“TVB – The Very Best”, la raccolta completa della PFM

PfmMILANO – Dopo la vittoria del prestigioso premio come “Band internazionale dell’anno” ai Prog Music Awards UK 2018, per celebrare 48 anni di successi in Italia e nel mondo, il 19 ottobre è uscita “TVB – The Very Best”, la raccolta completa della PFM – Premiata Forneria Marconi.

Si tratta di un viaggio nel mondo musicale della band, dedicato totalmente al suo pubblico, che oggi abbraccia diverse generazioni, una raccolta rimasterizzata in formato Hardcoverbook in 4 cd ricca di musica, storie e immagini inedite con l’art work di Guido Harari, arricchita da un libretto di 60 pagine curato da Sandro Neri, con un’intervista corale ai membri storici, i commenti esclusivi di Franz Di Cioccio e Patrick DJivas e fotografie inedite.

In questo percorso sonoro sono rappresentati tutti gli album di studio: dal primo, “Storia di un minuto”, fino all’ultimo “Emotional Tattoos”.

Sandro Neri ha raccolto le testimonianze e gli aneddoti dei partecipanti. Il testo con la sua narrazione accompagna l’ascoltatore in questa avventura, che si snoda tra memorabilia e fotografie coordinate abilmente da Guido Harari (autore tra l’altro di molte immagini).

I brani, scelti da Franz Di Cioccio, rappresentano al meglio l’evoluzione, le sperimentazioni e la poliedricità della band, che ha fatto del continuo cambiamento la propria bandiera.

Mai un disco uguale al precedente, sempre alla scoperta di un futuro, cominciato nel 1970 e che ancora oggi rappresenta il principale obbiettivo della band.

“TVB, The Very Best”, non è una semplice raccolta, ma un vero e proprio percorso alla scoperta di una musicalità, che affonda le radici nella cultura musicale italiana, che si evolve seguendo itinerari innovativi e ispirazioni raccolte in tutto il mondo, grazie all’esperienza degli oltre seimila concerti, che hanno contribuito a creare l’inconfondibile stile di PFM.
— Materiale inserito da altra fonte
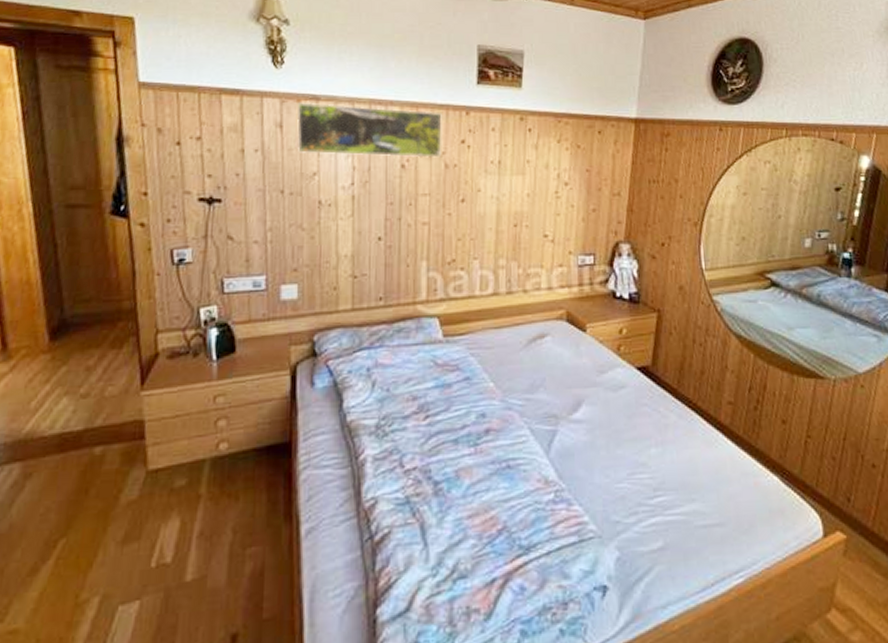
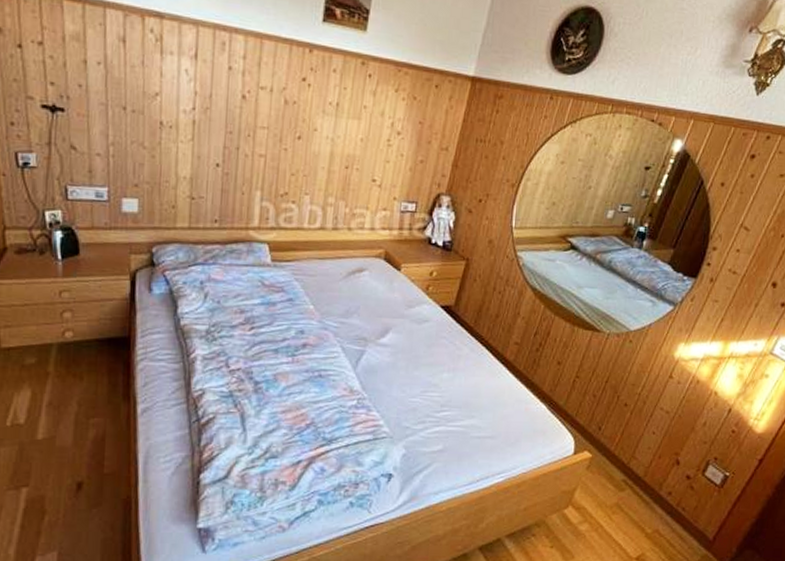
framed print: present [296,102,442,158] -> none [140,18,286,93]

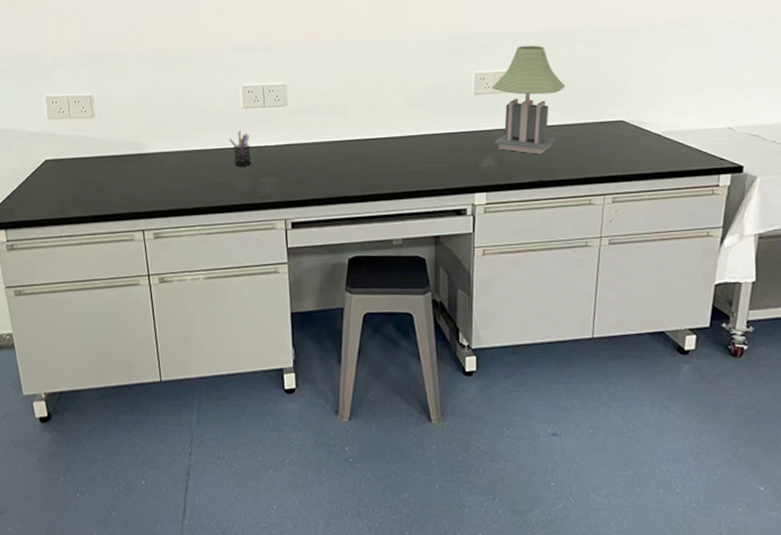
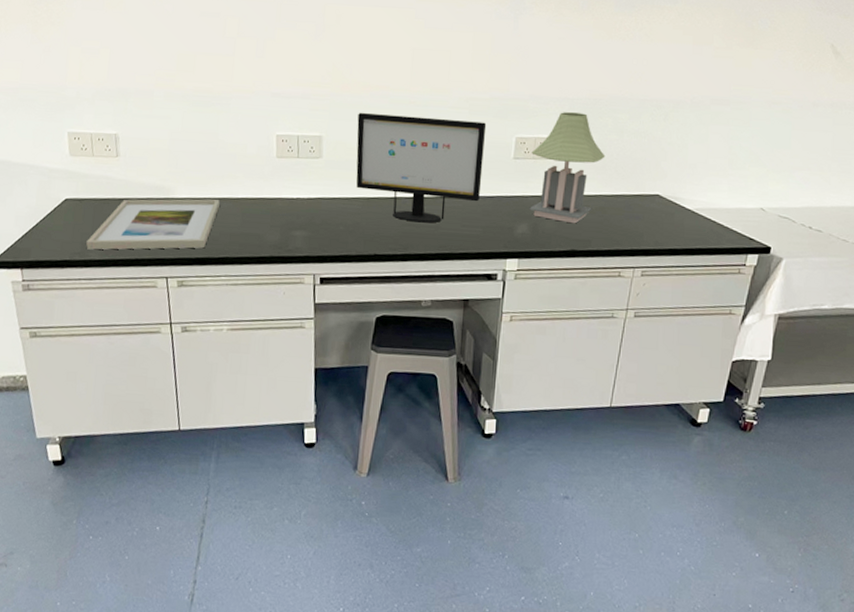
picture frame: none [66,152,191,208] -> present [86,199,220,250]
pen holder: present [229,130,252,166] -> none [260,180,282,218]
computer monitor: none [319,59,445,162] -> present [356,112,487,223]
Franz Di Cioccio: «Ho scelto i brani che rappresentano le evoluzioni e le sperimentazioni della band che ha fatto della poliedricità la propria bandiera. Mai un disco uguale al precedente, sempre alla scoperta del futuro cominciato nel 1970 e ancora tutto da scoprire. Il senso della raccolta è il valore della musica come strumento di aggregazione, perché quando la ami senza discriminazione di genere ti tatua emotivamente per sempre. Lo sguardo mio e di Patrick è sempre puntato al futuro, con la voglia di essere contemporanei in tutte le epoche, perché crediamo che l’arte debba nutrirsi di esperimenti, di novità, di circostanze e non di consuetudine».

Patrick Djivas: «Tutta la nostra discografia ha come punti fermi il cambiamento e la libertà espressiva. Non vogliamo avere un’etichetta, ma vogliamo essere musicisti liberi. Come insegna il brano “La danza degli specchi” (contenuto in “Emotional Tattoos”) “la musica è potente, un solo grande continente”».